Gamma globulin injections are usually given in an attempt to temporarily boost a patient's immunity against disease. Being a product derived from blood, gamma globulin injections, along with blood transfusions and intravenous drug use, can pass along Hepatitis C to their recipients. Once Hepatitis C was identified in 1989, blood banks began screening all blood donors for the presence of the Hepatitis C virus in their bloodstreams. However, since the Hepatitis C virus is known to have existed since at least the 1940s, a gamma globulin shot received prior to the early 1990s put the recipient at risk of being infected by the Hepatitis C virus.
Injections are most commonly used on patients having been exposed to hepatitis A or measles, or to make a kidney donor and a recipient compatible regardless of blood type of tissue match.

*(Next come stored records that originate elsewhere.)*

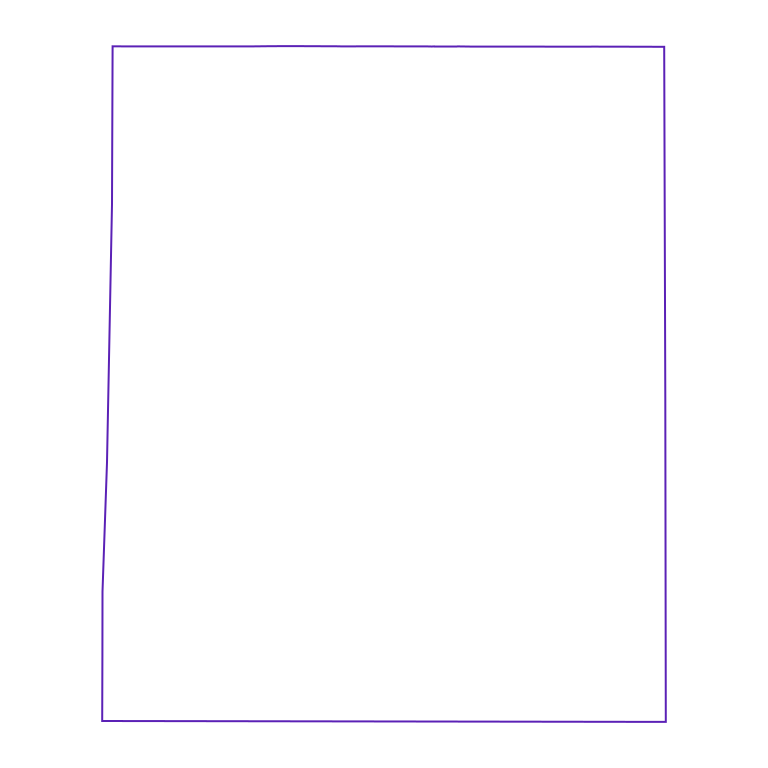 outline of Perkins, South Dakota, United States of America
{"feature_id": "52423323B24972469519147", "entity_name": "Perkins", "entity_type": "district", "adm_level": 2, "iso_a3": "USA", "parent_name": "United States of America", "parent_adm1": "South Dakota", "projection": "natural_earth1", "projection_center": [-102.448, 45.492], "detail": "fine", "context": "isolated", "style": "outline", "palette": "violet", "viewbox_px": 768, "rotation_deg": 0, "n_neighbors": 0, "source": "geoboundaries", "source_scale": "gbopen_adm2", "svg_char_len": 662}
<svg xmlns="http://www.w3.org/2000/svg" viewBox="0 0 768 768"><path d="M112.6,46.3L112.0,204.3L107.0,462.4L102.5,591.7L102.4,656.3L102.2,721.0L665.8,721.9L665.3,398.2L664.2,46.8L628.9,46.7L614.7,46.7L613.3,46.7L591.5,46.6L591.1,46.7L585.3,46.7L579.4,46.7L572.9,46.7L572.0,46.7L571.1,46.7L561.0,46.7L560.9,46.7L536.9,46.6L472.2,46.6L457.5,46.4L457.0,46.5L434.5,46.5L434.4,46.4L432.3,46.5L431.0,46.5L426.6,46.4L424.1,46.4L418.4,46.4L415.3,46.4L403.0,46.4L395.3,46.4L390.6,46.3L385.6,46.3L341.7,46.4L337.3,46.3L288.1,46.1L282.8,46.1L273.9,46.2L270.5,46.2L269.6,46.2L251.6,46.4L148.8,46.4L125.2,46.4L112.6,46.3Z" fill="none" stroke="#5b21b6" stroke-width="2"/></svg>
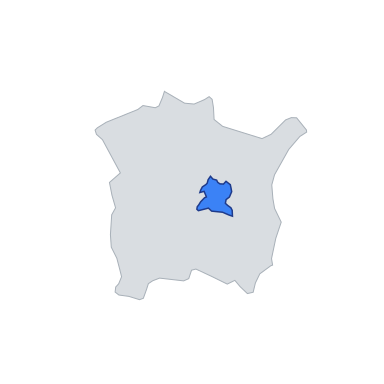 Mališevo on a map of Kosovo (orthographic projection), rotated 223°
{"feature_id": "KOS-5911", "entity_name": "Mališevo", "entity_type": "District", "adm_level": 1, "iso_a3": "XKX", "parent_name": "Kosovo", "parent_adm1": "", "projection": "orthographic", "projection_center": [20.745, 42.495], "detail": "fine", "context": "in_parent", "style": "filled", "palette": "blue", "viewbox_px": 384, "rotation_deg": 223, "n_neighbors": 0, "source": "natural_earth", "source_scale": "10m", "svg_char_len": 1519}
<svg xmlns="http://www.w3.org/2000/svg" viewBox="0 0 384 384"><g transform="rotate(223 192 192)"><path d="M120.3,143.6L136.6,138.3L139.0,134.5L135.3,126.4L137.5,121.3L157.0,106.9L160.2,100.3L161.4,95.2L158.8,89.7L155.1,81.1L156.9,77.5L167.0,72.6L175.2,66.8L180.0,66.4L183.0,70.5L183.0,74.8L185.7,82.0L191.7,85.9L201.8,92.3L213.4,96.6L222.6,105.2L235.2,120.6L237.1,128.3L248.4,135.1L258.9,142.7L257.4,157.1L293.2,169.2L301.2,169.0L305.1,171.2L305.0,174.4L302.3,184.5L287.9,215.4L286.8,221.8L276.3,228.6L274.9,232.4L278.0,240.9L280.8,246.8L280.6,246.8L258.0,251.9L250.4,257.8L245.9,268.1L244.5,273.4L240.5,273.5L233.8,268.3L225.3,260.1L214.4,260.9L177.2,278.8L173.5,288.2L172.7,308.6L170.1,314.1L166.1,317.6L150.6,315.4L149.0,314.0L151.0,306.2L150.3,289.2L143.4,260.9L138.5,251.6L128.3,242.3L120.4,236.3L106.2,230.8L99.1,215.2L88.4,197.5L83.2,193.5L84.1,191.7L86.6,178.4L83.6,168.7L78.9,160.4L82.2,155.5L92.2,155.6L100.4,156.6L103.4,148.7L120.3,143.6Z" fill="#d9dde1" stroke="#a8b0b8" stroke-width="1"/><path d="M174.6,182.7L176.7,182.7L178.1,184.8L178.3,187.3L179.0,190.7L178.9,196.3L178.1,198.2L179.5,198.9L183.6,200.7L185.9,197.0L186.9,199.1L187.9,202.8L186.9,207.0L186.9,208.8L188.6,212.0L189.2,216.1L185.5,215.7L182.1,217.5L179.8,216.6L177.1,217.0L174.4,219.3L174.4,223.0L169.0,223.5L166.3,221.6L163.2,219.3L161.2,213.8L161.9,209.7L159.9,206.5L156.8,206.5L152.8,207.0L150.1,206.0L145.9,201.9L149.5,200.3L155.9,198.0L164.6,191.4L169.0,191.4L174.6,182.7Z" fill="#3b82f6" stroke="#1e3a8a" stroke-width="1.5"/></g></svg>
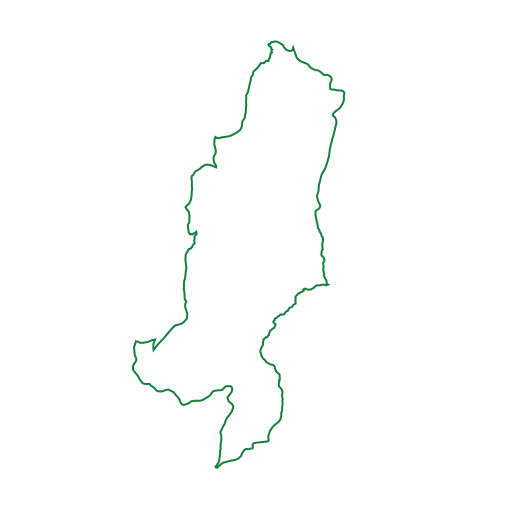 Zetaquirá, Boyacá, Colombia, rotated 313°
{"feature_id": "7082276B35977519917705", "entity_name": "Zetaquirá", "entity_type": "district", "adm_level": 2, "iso_a3": "COL", "parent_name": "Colombia", "parent_adm1": "Boyacá", "projection": "mercator", "projection_center": [-73.195, 5.28], "detail": "fine", "context": "isolated", "style": "outline", "palette": "green", "viewbox_px": 512, "rotation_deg": 313, "n_neighbors": 0, "source": "geoboundaries", "source_scale": "gbopen_adm2", "svg_char_len": 6110}
<svg xmlns="http://www.w3.org/2000/svg" viewBox="0 0 512 512"><g transform="rotate(313 256 256)"><path d="M284.3,328.3L283.9,326.6L286.2,324.1L287.0,321.0L287.6,320.0L287.8,319.0L288.2,318.7L289.2,318.4L290.1,316.7L291.3,315.5L291.5,314.5L292.6,314.0L294.3,312.6L296.2,310.3L297.3,309.7L298.5,309.6L299.8,308.7L300.9,306.9L301.2,304.9L301.0,303.8L301.7,302.7L304.4,300.7L306.2,300.4L306.5,299.8L307.1,299.5L307.4,298.8L308.1,298.3L308.9,297.1L310.8,295.8L312.5,295.0L314.9,292.7L315.5,290.2L316.9,288.0L317.1,286.2L318.4,284.3L318.7,282.4L320.4,280.3L325.2,273.3L327.3,270.8L329.3,269.1L329.9,269.0L333.2,269.6L334.5,269.7L335.8,269.3L336.8,268.4L338.7,263.7L341.6,259.5L346.1,257.4L350.5,253.8L360.3,248.5L362.8,247.8L366.3,247.2L373.1,244.3L378.8,241.3L385.4,236.5L387.2,235.7L389.1,234.2L391.6,233.4L392.7,232.4L396.4,230.7L408.1,224.1L409.2,223.1L410.3,221.6L411.3,219.1L411.2,217.3L411.3,216.2L412.5,215.4L414.2,215.3L416.6,215.6L421.2,216.4L423.7,216.1L426.2,215.5L428.0,215.0L430.9,213.3L432.3,211.6L435.8,209.2L435.8,206.7L435.1,205.4L432.3,202.1L431.1,199.7L429.4,197.9L428.8,196.5L428.9,196.1L430.7,194.6L431.8,193.1L435.7,191.5L437.0,190.7L437.3,190.3L438.0,188.3L437.7,186.2L437.1,184.6L435.7,183.4L434.7,182.0L434.7,178.3L434.2,175.4L433.7,174.2L432.4,172.6L431.2,168.6L431.0,166.8L431.5,164.2L431.4,162.5L428.7,155.4L428.6,152.3L429.0,150.2L433.7,141.1L432.1,142.0L431.1,142.1L429.6,141.5L428.8,140.6L427.8,138.6L427.4,137.0L427.7,134.5L428.5,132.2L428.6,131.3L427.3,125.6L426.2,123.9L424.5,122.6L423.9,122.4L422.9,121.4L422.0,121.4L420.8,121.8L419.9,120.9L419.2,120.8L418.5,122.1L418.5,122.8L419.0,123.8L418.9,124.7L417.9,126.1L418.0,127.1L417.3,127.0L416.7,127.4L415.9,128.3L415.7,128.9L414.3,128.6L413.8,128.7L412.7,129.6L411.8,130.0L411.0,130.7L409.0,131.1L407.2,132.1L406.1,130.7L405.1,130.3L402.5,130.3L400.4,128.1L394.9,128.8L389.1,128.4L388.4,128.7L386.1,130.4L383.9,130.4L383.1,130.7L379.9,132.9L377.0,134.4L371.0,138.0L369.5,138.6L366.6,139.2L365.2,140.9L362.3,143.3L359.5,146.2L356.4,148.5L354.2,150.5L352.2,151.5L349.1,153.7L346.5,154.0L344.4,154.7L341.8,156.9L338.8,158.2L336.9,158.4L331.9,157.4L325.9,155.1L322.7,152.7L320.4,150.7L317.1,148.8L315.6,146.7L315.4,145.2L313.5,145.9L309.3,149.2L305.7,154.7L304.3,155.9L303.3,156.5L300.9,157.0L298.6,158.2L295.8,161.6L295.2,164.2L294.4,166.0L293.6,166.4L291.6,160.9L289.4,157.8L288.2,156.9L286.9,156.3L283.5,155.5L281.6,155.5L276.8,154.1L275.5,154.1L273.1,154.7L270.6,154.5L268.4,156.2L267.2,157.8L262.9,161.9L261.4,163.7L260.1,164.4L256.1,167.8L253.1,169.9L248.8,171.4L246.4,171.0L244.1,171.0L243.7,171.1L243.0,173.2L242.3,177.3L238.7,181.1L234.9,184.4L232.8,184.7L232.3,185.0L230.5,186.9L227.4,190.8L226.9,192.8L227.0,193.1L227.7,193.3L227.9,193.7L228.1,194.6L230.4,195.1L231.4,195.9L232.5,195.6L233.0,195.7L231.7,197.4L231.1,197.7L229.5,197.5L227.8,198.0L226.1,199.8L225.3,200.2L223.3,202.5L221.5,202.3L218.7,203.1L217.2,203.2L216.0,202.7L215.2,202.0L211.1,203.2L210.3,203.3L208.6,204.0L205.5,206.5L199.8,213.2L197.3,214.8L191.3,219.4L188.6,220.6L182.3,226.0L180.4,228.7L175.9,233.2L175.2,236.0L173.5,236.5L171.4,237.9L169.9,239.7L166.7,245.4L162.9,248.2L158.4,248.2L156.3,247.9L152.7,246.0L151.6,245.1L149.3,244.1L144.9,244.0L133.0,244.6L124.4,244.5L117.4,245.2L119.3,243.0L121.6,241.1L126.0,239.1L123.4,237.3L118.8,235.2L117.4,233.9L115.7,232.8L113.8,230.8L113.1,229.7L112.8,228.0L111.7,226.4L106.1,229.0L100.9,234.9L99.4,238.2L98.7,239.1L97.9,239.6L96.3,240.1L94.4,240.3L92.5,240.8L91.2,241.4L89.2,243.4L88.6,245.0L87.8,251.4L86.2,255.9L86.1,257.7L85.6,259.7L86.5,261.7L87.4,262.9L88.4,264.1L89.3,264.7L89.9,265.6L89.5,267.5L89.9,269.2L90.1,271.4L89.8,275.9L91.5,278.2L93.2,279.9L96.5,281.4L98.4,282.8L100.2,288.4L99.4,293.5L99.5,295.4L99.3,296.7L97.4,300.9L97.1,302.2L97.3,304.1L98.0,305.0L101.3,306.7L102.6,307.3L105.4,307.7L107.4,309.1L109.1,310.7L111.3,313.0L111.7,313.7L114.6,315.3L121.5,317.3L124.2,317.4L125.7,316.9L127.9,317.0L129.0,317.5L132.6,320.4L133.8,321.8L135.1,322.6L139.6,322.7L140.6,323.1L143.4,326.2L143.6,327.4L142.8,329.0L142.2,329.7L139.6,331.0L137.1,331.1L134.9,331.5L133.5,331.4L132.7,332.0L131.7,334.1L131.0,335.1L131.4,338.4L131.3,339.8L130.6,341.8L129.2,342.9L125.8,344.3L121.1,345.0L118.7,345.0L116.5,345.6L114.2,346.3L111.7,347.6L110.2,348.0L109.1,348.0L105.4,349.4L104.1,349.5L103.0,350.0L102.3,350.9L101.2,352.8L98.4,355.6L96.7,357.0L94.6,358.2L92.1,360.2L91.4,361.3L89.1,362.6L87.4,364.3L81.7,368.2L81.1,368.9L79.9,369.4L78.6,369.5L76.0,370.1L74.7,369.9L74.1,370.3L74.0,371.0L74.7,372.1L75.3,371.9L79.5,372.3L82.7,373.1L89.6,377.5L92.1,379.5L95.9,381.2L98.3,381.5L100.1,381.3L102.3,380.3L106.2,379.8L107.1,379.9L108.4,380.6L109.6,382.3L112.2,383.9L113.1,384.7L114.3,384.0L115.5,382.2L117.5,382.0L120.2,384.0L128.3,391.0L128.8,391.2L129.5,391.0L130.8,389.9L131.4,389.0L132.3,388.1L137.6,385.4L140.3,385.2L141.9,384.8L144.5,384.8L149.6,385.6L151.5,385.6L153.5,385.1L155.7,383.9L157.8,382.2L158.5,381.4L160.6,380.7L161.5,379.7L165.5,376.6L168.6,373.7L169.8,372.9L171.5,370.2L174.2,368.6L175.0,367.6L175.8,365.9L176.2,364.7L176.4,361.6L176.8,361.1L178.3,359.6L180.2,358.7L180.3,358.0L180.6,357.7L182.0,357.6L185.4,354.0L185.4,351.6L185.2,349.8L186.7,346.5L187.9,345.0L188.0,343.8L187.9,342.8L186.6,340.5L185.5,336.7L185.5,334.9L185.9,334.1L186.0,332.7L185.8,331.0L186.6,328.6L188.2,326.0L188.8,324.4L191.1,323.0L196.2,321.5L197.8,319.8L200.4,318.4L203.7,318.9L204.3,319.5L205.0,319.6L206.1,319.1L207.1,319.3L208.0,318.4L209.3,318.1L210.6,317.4L214.9,317.9L215.6,318.3L216.5,318.2L219.2,317.1L219.6,316.1L219.2,314.5L219.6,313.7L220.2,313.3L221.1,313.4L222.1,313.2L222.7,312.6L224.7,313.2L226.8,313.3L227.8,313.8L230.0,313.8L230.4,314.1L230.8,315.1L232.3,316.1L233.1,316.2L235.8,315.9L237.6,316.7L239.7,315.9L240.8,315.9L243.8,317.1L245.7,316.6L248.2,317.5L248.8,316.7L249.5,316.3L250.1,315.1L251.9,314.2L252.7,312.9L253.0,312.7L255.1,312.5L257.5,312.6L262.9,314.6L263.5,314.4L263.8,313.5L265.5,313.9L266.8,317.0L269.3,319.2L270.3,319.3L271.6,319.9L274.6,320.1L275.8,320.3L278.1,322.7L280.6,324.2L281.5,325.7L282.0,326.8L282.6,327.4L284.3,328.3Z" fill="none" stroke="#15803d" stroke-width="2"/></g></svg>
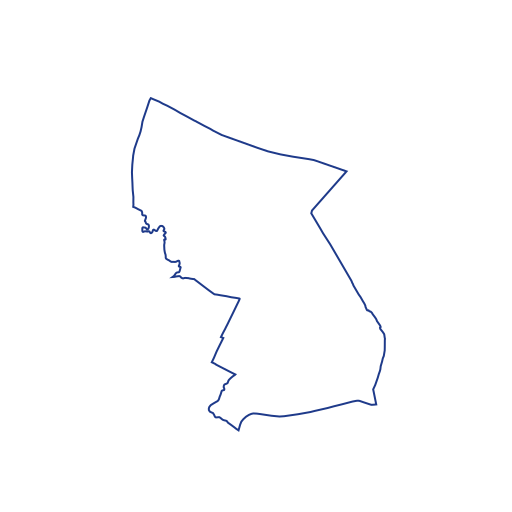 outline of Go Cong Dong, Tiền Giang, Vietnam, rotated 328°
{"feature_id": "81297802B63663693246644", "entity_name": "Go Cong Dong", "entity_type": "district", "adm_level": 2, "iso_a3": "VNM", "parent_name": "Vietnam", "parent_adm1": "Tiền Giang", "projection": "orthographic", "projection_center": [106.706, 10.378], "detail": "fine", "context": "isolated", "style": "outline", "palette": "blue", "viewbox_px": 512, "rotation_deg": 328, "n_neighbors": 0, "source": "geoboundaries", "source_scale": "gbopen_adm2", "svg_char_len": 6103}
<svg xmlns="http://www.w3.org/2000/svg" viewBox="0 0 512 512"><g transform="rotate(328 256 256)"><path d="M177.9,149.3L179.1,150.8L180.0,152.3L180.7,153.6L182.4,156.3L182.8,157.0L182.8,157.7L182.6,158.5L182.2,159.4L181.7,160.1L181.5,160.5L181.5,160.9L181.5,161.3L181.8,161.6L182.1,161.9L182.5,162.3L182.8,162.5L183.2,162.7L183.6,163.3L183.7,163.7L183.6,164.0L183.5,164.4L183.3,164.8L182.9,165.3L182.1,166.0L181.7,166.3L180.4,167.3L180.3,167.6L180.4,167.8L180.4,168.0L180.4,168.4L180.3,168.8L180.2,169.3L180.1,169.8L180.1,170.2L180.2,170.6L180.4,171.0L181.1,171.8L181.3,172.1L181.4,172.4L181.4,172.8L181.3,173.2L181.2,173.6L180.9,174.1L180.5,174.7L179.3,175.7L178.8,175.9L178.2,175.9L177.9,175.8L177.7,175.6L177.6,175.2L177.5,174.7L177.5,174.2L177.4,173.9L177.3,173.5L177.0,173.1L176.6,172.8L176.1,172.5L175.7,172.0L175.4,171.8L175.0,171.8L174.7,171.9L174.4,172.1L174.1,172.5L172.9,174.5L172.8,174.9L172.8,175.3L172.9,175.6L173.2,175.8L173.5,175.9L174.3,176.0L174.9,176.2L175.7,176.7L176.1,177.0L176.5,177.5L177.0,177.8L177.7,178.1L178.0,178.1L178.2,178.3L178.4,178.5L178.6,178.7L178.6,179.1L178.6,179.3L178.6,179.5L178.6,180.0L178.6,180.4L178.8,180.8L179.1,181.0L179.3,181.0L180.1,181.0L180.6,180.8L181.0,180.6L181.4,180.3L181.7,180.0L182.5,179.4L182.8,179.4L183.1,179.4L183.3,179.5L183.5,179.7L184.1,181.1L184.3,181.5L184.6,181.9L185.0,182.1L185.5,182.2L185.8,182.0L186.5,181.6L187.3,181.1L188.0,180.7L188.6,180.5L189.5,180.1L190.1,179.9L190.5,179.9L191.1,180.0L191.5,180.2L191.9,180.5L192.4,180.9L192.6,181.2L192.7,181.6L192.9,182.2L192.9,182.7L192.9,183.6L192.8,184.1L192.6,184.5L192.0,184.9L191.1,185.4L190.9,185.7L190.9,186.0L191.0,186.3L191.3,186.7L191.5,187.0L191.9,187.5L191.9,187.8L191.9,188.1L191.8,188.4L191.5,188.6L190.7,188.8L189.6,189.1L189.2,189.3L188.8,189.5L188.6,189.7L188.6,189.8L188.6,190.1L188.7,190.4L188.9,190.7L189.0,191.3L189.0,191.7L188.9,192.2L188.7,192.9L188.4,193.6L188.1,194.0L187.9,194.0L187.6,193.9L187.4,193.7L187.2,193.5L186.9,193.5L186.7,193.6L186.5,193.9L186.4,194.5L185.9,195.5L185.7,195.9L185.5,196.3L184.3,197.6L183.6,198.6L182.6,200.4L181.8,201.8L181.0,203.6L180.4,205.2L180.0,206.9L179.4,208.2L178.5,209.7L178.4,210.3L178.4,210.7L178.7,211.4L179.1,212.3L179.8,213.3L180.3,214.5L180.7,215.4L181.2,216.2L183.0,217.3L184.3,218.2L185.0,218.4L185.5,218.6L186.1,218.6L186.7,218.6L187.1,218.7L187.5,218.8L187.9,219.0L188.1,219.3L188.2,219.5L187.9,220.4L187.7,221.1L187.3,221.9L186.7,222.5L186.0,223.0L185.5,223.3L185.2,223.6L185.1,223.9L185.2,224.2L185.5,224.6L185.9,224.9L186.1,225.1L186.1,225.3L186.1,225.5L186.0,225.8L185.4,226.3L183.4,228.2L182.7,228.7L182.2,228.9L181.8,228.8L181.3,228.6L180.9,228.4L180.5,228.2L180.0,228.1L179.6,228.1L178.8,228.2L176.3,229.3L175.5,229.5L174.1,229.6L175.6,230.4L177.8,231.2L179.9,232.2L180.5,232.6L180.9,233.3L181.0,233.8L181.1,234.5L181.2,234.8L181.3,235.1L181.6,235.5L181.8,235.9L182.2,236.2L182.6,236.5L183.6,236.7L184.7,237.3L186.3,238.5L187.0,239.0L187.8,239.9L188.9,240.9L190.7,242.4L191.4,242.9L191.7,243.9L192.1,245.0L192.5,246.0L196.0,255.3L197.8,260.0L199.9,265.2L200.3,266.1L200.5,266.5L202.6,268.2L205.1,270.5L209.6,274.4L213.2,277.9L216.8,280.9L219.1,283.0L219.4,283.3L219.5,283.5L219.4,283.7L219.2,283.9L218.1,284.7L216.2,285.9L214.1,287.2L207.6,291.3L195.1,299.1L192.9,300.4L191.0,301.6L188.7,302.9L186.5,304.2L183.3,306.2L184.8,308.2L178.1,312.3L172.0,316.1L166.6,319.9L162.2,322.7L164.1,325.7L164.5,326.5L164.5,326.8L164.9,327.5L167.2,331.4L173.7,342.3L175.7,345.5L174.9,345.7L173.2,345.7L170.8,346.0L169.1,346.3L167.5,346.7L166.6,347.1L165.6,347.9L164.7,348.6L164.1,348.7L163.7,348.7L163.3,348.6L162.9,348.6L162.5,348.5L161.6,348.3L161.1,348.3L160.7,348.5L160.2,348.8L159.6,349.4L159.1,350.1L159.0,350.4L159.0,350.7L158.9,351.3L158.7,351.9L158.5,352.2L158.3,352.5L158.0,352.7L157.7,352.7L157.2,352.5L156.1,352.2L155.7,352.2L155.4,352.3L155.0,352.6L153.2,354.2L151.8,355.3L151.0,355.8L149.7,356.9L148.8,357.7L148.0,358.2L147.2,358.5L146.4,358.7L145.3,358.6L142.1,358.5L139.8,358.5L138.8,358.5L138.0,358.7L136.4,359.3L135.9,359.7L135.3,360.2L134.9,360.8L134.4,361.7L134.4,362.9L134.4,363.5L134.7,364.1L135.0,364.5L135.5,365.3L136.1,366.1L136.3,366.5L136.3,366.8L136.3,368.5L136.0,370.5L136.3,371.4L136.7,371.8L138.5,372.7L139.1,373.0L139.5,373.3L139.7,373.7L140.1,374.5L140.4,375.6L140.8,376.7L141.0,377.2L141.5,377.9L141.9,378.4L142.7,379.2L143.3,379.8L143.6,380.3L143.8,380.8L143.8,381.4L143.9,382.2L143.9,382.5L145.4,386.1L147.0,390.2L147.5,391.7L148.8,394.6L153.2,390.6L155.8,388.7L158.7,387.7L162.4,387.0L165.8,387.0L168.3,387.4L170.3,388.1L173.3,390.2L176.3,392.7L184.5,399.7L190.9,404.6L195.0,406.8L207.9,412.5L219.6,417.2L223.4,418.4L236.3,422.9L242.3,424.7L249.9,427.2L260.8,430.6L264.6,432.1L265.9,432.8L267.1,433.8L269.5,436.8L274.4,442.7L275.2,443.5L277.7,444.8L279.3,445.6L284.7,431.2L288.7,428.6L294.7,423.8L297.6,421.2L300.0,419.3L301.4,418.0L303.4,415.5L307.0,412.3L309.3,410.0L311.4,408.5L312.1,407.7L315.1,404.3L316.8,401.7L320.8,395.4L321.3,394.8L321.7,394.1L321.8,393.6L323.1,390.7L323.3,389.9L323.2,387.3L322.8,384.0L322.8,383.4L323.1,382.9L323.3,382.4L323.9,382.4L324.1,382.2L324.4,380.8L324.1,375.3L324.4,373.8L324.5,372.7L324.4,370.5L324.1,367.1L324.2,366.0L324.1,365.2L323.7,363.8L323.0,363.2L322.8,362.8L322.7,362.3L322.7,361.9L322.5,361.6L321.8,361.3L321.5,360.9L321.5,360.1L321.9,357.2L322.2,356.5L322.4,356.1L322.5,355.4L322.7,353.5L322.7,350.7L322.8,348.6L322.9,346.1L322.7,343.1L323.0,332.5L323.3,331.5L323.4,329.6L323.7,328.2L323.8,327.1L325.1,285.5L324.9,272.1L325.1,266.9L325.5,249.1L327.6,247.1L377.6,232.2L357.4,207.1L355.8,205.2L352.2,201.9L339.9,191.3L330.6,182.8L321.6,173.6L314.6,165.1L291.1,135.3L286.1,127.0L284.6,124.0L281.1,118.2L278.2,113.1L276.8,110.7L276.6,110.2L275.4,108.4L272.0,102.3L270.0,98.8L267.5,94.5L264.5,88.7L260.4,81.6L257.7,77.5L255.7,73.8L250.4,66.4L248.0,67.7L242.4,72.4L234.8,78.6L230.9,81.9L227.2,86.1L224.0,89.3L221.0,91.8L217.9,94.0L209.9,100.5L205.1,105.7L203.9,107.3L199.5,113.0L195.2,119.2L192.5,123.9L190.0,128.4L187.7,132.4L186.3,134.9L183.3,141.0L180.3,145.7L179.4,147.3L177.9,149.3Z" fill="none" stroke="#1e3a8a" stroke-width="2"/></g></svg>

Injections are also used to boost immunity in patients unable to produce gamma globulins naturally because of an immune deficiency, such as X-linked agammaglobulinemia and hyper IgM syndrome. Such injections are less common in modern medical practice than they were previously, and injections of gamma globulin previously recommended for travelers have largely been replaced by the use of hepatitis A vaccine.
Gamma globulin infusions are also used to treat some immunological diseases, such as idiopathic thrombocytopenia purpura (ITP), a disease in which the platelets are being attacked by antibodies, leading to seriously low platelet counts. It appears that gamma globulin causes the spleen to ignore the antibody-tagged platelets, thus allowing them to survive and function.
A recent clinical trial of gamma globulin in chronic fatigue syndrome patients had no recognizable benefit, while an older trial showed improvement. The success of this treatment remains uncertain.
Another theory on how gamma globulin administration works in autoimmune disease is by overloading the mechanisms that degrade gamma globulins. Overloading the degradation mechanism causes the harmful gamma globulins to have a much shorter halflife in sera.
Intravenous gamma globulin was FDA-approved in 2004 to reduce antibodies in a patient with kidney failure to allow that person to accept a kidney from a donor with a different blood type (ABO-incompatible), or who is an unacceptable tissue match. Stanley Jordan at Cedars-Sinai Medical Center in Los Angeles pioneered this treatment.
A disease of gamma globulins is called a "gammopathy" (for example, in monoclonal gammopathy of undetermined significance.)